- **STUDY TEXT**
┄┄┄┄┄┄┄┄┄┄

Believing that the decision misconceives the intent of exemption (3), the committee recommends that the exemption be amended to exempt only material Required to be withheld from the public by any statute establishing particular criteria or referring to particular types of information.

H.R.Rep.No.94-880, 94th Cong. 2d Sess. (1976), reprinted in 3 U.S.Code Cong. and Admin.News, pp. 2183, 2205. (Emphasis added.)

The consideration of deference leads us to believe that the District Court should be allowed the first opportunity to consider whether 39 U.S.C. § 410(c) (6) qualifies as an exempting statute within the meaning of 5 U.S.C. § 552(b) (3), as amended.7

REVERSED AND REMANDED.

*

Honorable William G. East, Senior District Judge, District of Oregon, sitting by designation

1

The Postal Reorganization Act, 39 U.S.C. § 101 Et seq., extended the reach of the FOIA, 5 U.S.C. § 552, to the newly created Postal Service. 39 U.S.C. § 410(b)(1). Pursuant thereto, the appellant requested that the Postal Service provide it with certain records, in accordance with 5 U.S.C. § 552(a)(3), which reads in pertinent part:

(a)

┄┄┄┄┄┄┄┄┄┄

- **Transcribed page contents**

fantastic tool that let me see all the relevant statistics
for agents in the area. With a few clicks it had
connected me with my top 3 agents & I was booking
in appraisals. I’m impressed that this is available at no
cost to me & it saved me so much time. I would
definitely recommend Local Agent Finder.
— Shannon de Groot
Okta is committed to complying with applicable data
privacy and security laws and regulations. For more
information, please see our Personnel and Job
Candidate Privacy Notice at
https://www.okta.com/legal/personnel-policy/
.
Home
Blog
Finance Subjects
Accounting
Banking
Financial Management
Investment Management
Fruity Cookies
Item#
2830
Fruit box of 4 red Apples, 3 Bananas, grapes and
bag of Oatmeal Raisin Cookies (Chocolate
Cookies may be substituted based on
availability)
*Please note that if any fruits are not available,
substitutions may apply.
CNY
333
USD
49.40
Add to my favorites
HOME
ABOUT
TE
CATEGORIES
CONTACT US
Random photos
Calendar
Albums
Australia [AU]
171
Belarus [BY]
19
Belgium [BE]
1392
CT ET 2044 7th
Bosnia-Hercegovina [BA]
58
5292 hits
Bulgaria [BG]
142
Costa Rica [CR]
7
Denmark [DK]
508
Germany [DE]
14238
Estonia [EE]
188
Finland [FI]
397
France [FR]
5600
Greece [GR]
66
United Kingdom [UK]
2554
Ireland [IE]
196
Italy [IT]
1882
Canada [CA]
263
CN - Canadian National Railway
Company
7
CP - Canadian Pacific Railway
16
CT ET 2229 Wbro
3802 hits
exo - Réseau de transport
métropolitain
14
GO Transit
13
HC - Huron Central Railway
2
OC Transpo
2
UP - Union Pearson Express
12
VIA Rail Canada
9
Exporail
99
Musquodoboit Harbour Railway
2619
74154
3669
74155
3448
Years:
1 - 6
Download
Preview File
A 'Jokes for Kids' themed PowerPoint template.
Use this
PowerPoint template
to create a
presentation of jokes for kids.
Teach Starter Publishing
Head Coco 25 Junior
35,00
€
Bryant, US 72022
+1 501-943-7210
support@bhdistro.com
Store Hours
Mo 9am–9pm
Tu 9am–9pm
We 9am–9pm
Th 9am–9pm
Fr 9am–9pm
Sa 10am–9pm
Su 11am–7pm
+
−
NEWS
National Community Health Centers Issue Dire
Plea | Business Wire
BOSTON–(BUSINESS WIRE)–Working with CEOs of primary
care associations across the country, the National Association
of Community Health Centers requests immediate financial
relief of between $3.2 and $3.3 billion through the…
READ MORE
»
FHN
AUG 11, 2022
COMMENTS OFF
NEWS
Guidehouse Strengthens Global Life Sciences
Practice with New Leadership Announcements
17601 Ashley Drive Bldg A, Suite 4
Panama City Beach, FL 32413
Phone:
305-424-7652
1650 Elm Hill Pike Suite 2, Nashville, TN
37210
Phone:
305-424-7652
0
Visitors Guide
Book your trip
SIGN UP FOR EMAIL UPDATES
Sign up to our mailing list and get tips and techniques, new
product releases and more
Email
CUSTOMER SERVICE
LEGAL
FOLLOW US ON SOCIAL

┄┄┄┄┄┄┄┄┄┄

- **TASK PROMPT**
Using the opinion excerpt, mark each statement yes or no and quote the words that decide it. (a) The committee recommends amending exemption (3). (b) The court decides for itself whether 39 U.S.C. § 410(c)(6) qualifies as an exempting statute. (c) The Postal Reorganization Act extended the FOIA to the Postal Service. Rely only on the opinion excerpt, not on the listing.

- **RESULT OF THIS EXERCISE**
(a) Yes: "the committee recommends that the exemption be amended"
(b) No: "the District Court should be allowed the first opportunity to consider whether 39 U.S.C. § 410(c) (6) qualifies as an exempting statute"
(c) Yes: "extended the reach of the FOIA, 5 U.S.C. § 552, to the newly created Postal Service"